We’ve been quietly anticipating it since then Monetary Policy Committee member Eddie Cross said it was coming and it is finally here. Yesterday the Reserve Bank of Zimbabwe announced the $50 note and even published designs and security features. Now the general public waits with bated breath for the release of the notes. As with all things monetary in Zimbabwe, there are a few interesting talking points.
As the press statement explains the note will be brought into the law through Statutory Instrument 196 of 2021. For the keep count, The 6th of July was day number 187 of the year.
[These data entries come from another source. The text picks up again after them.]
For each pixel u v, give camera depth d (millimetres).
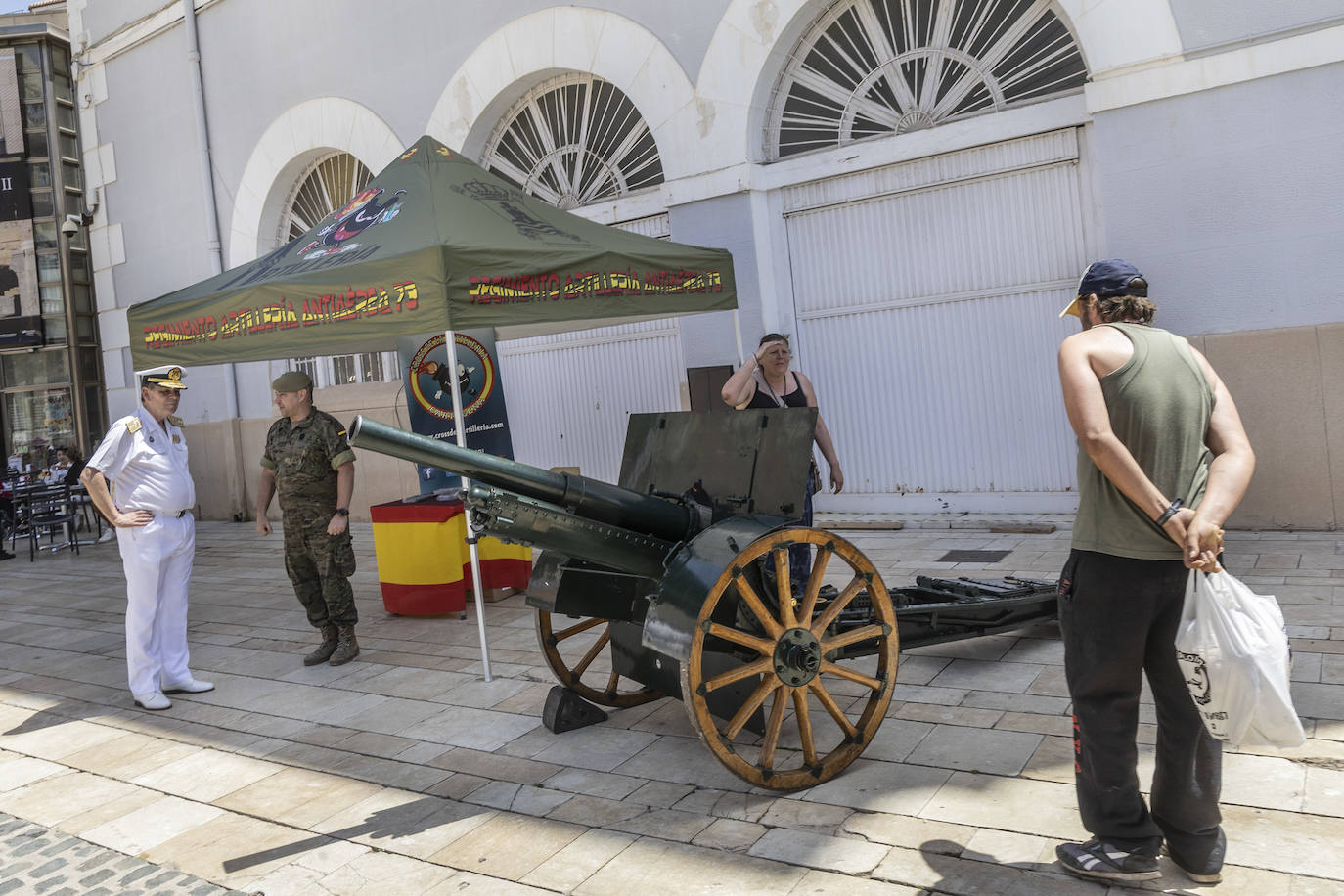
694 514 3820
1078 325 7496
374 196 5828
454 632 6184
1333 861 2664
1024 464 7855
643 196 9508
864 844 3012
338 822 3555
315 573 5730
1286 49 6250
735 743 3930
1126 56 6793
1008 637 5012
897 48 8180
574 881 2955
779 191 8766
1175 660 2529
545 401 10742
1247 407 6609
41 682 5957
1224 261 6609
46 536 13789
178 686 5379
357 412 11891
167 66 13406
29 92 18797
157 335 5902
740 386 4844
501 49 10055
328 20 11570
With ZWL$360 million worth of notes being released the question that most people were left asking was why the note was being released. We will touch on this pertinent question a little bit later on. Again the notes will be released to banks for RTGS (electronic) balances they deposit with the bank.
The Bank very swiftly published the features of the note. This is not a bad thing at all. In fact, such timeliness and organisation is a good thing it is just not what we have become accustomed to with RBZ. The note registers a first in Zimbabwean money by having the face of a person. It pays homage to the spirit medium Mbuya Nehanda who recently had a statue erected in her honour in Harare. The note will be available for collection by banks from the 7th of July.
Most comments around the note have had to do with the value of the note at the time of launch. It doesn’t matter which way you look at it. If you look at it via the official exchange rate of 85.51 on the 6th of July the note is worth 58 US cents. Parallel market rates are hanging around 120 for cash your ZWL$50 note is worth 42 US cents. With a loaf of bread available for between ZWL$95 and ZWL$130 an individual note cannot buy a loaf of bread. Which brings us to the question of why?
Why has the RBZ chosen to introduce a note worth between 40 and 60 US cents? What problem does this solve? The ZWL$360 million allotment is understood to be the first issue and more notes are expected to be released. Given that the highest denomination note before the $50 note was the $20 note with a value of approximately 16 US cents (at parallel) to 23 cents (at auction rate) there certainly was a need for new and higher denomination notes. I think it’s safe to say Zimbabweans needed a little more than the tripling of the denomination size. Something in the order of 10 or 20 times would’ve been more appropriate.
What comes next?
Consensus on the ground by both professionals and ordinary people is to brace for inflationary pressure. While the RBZ has gone to great lengths to inform us that banks will exchange RTGS balances for the cash and therefore the move will not increase money supply which causes inflation, we have the past to draw on and it says otherwise.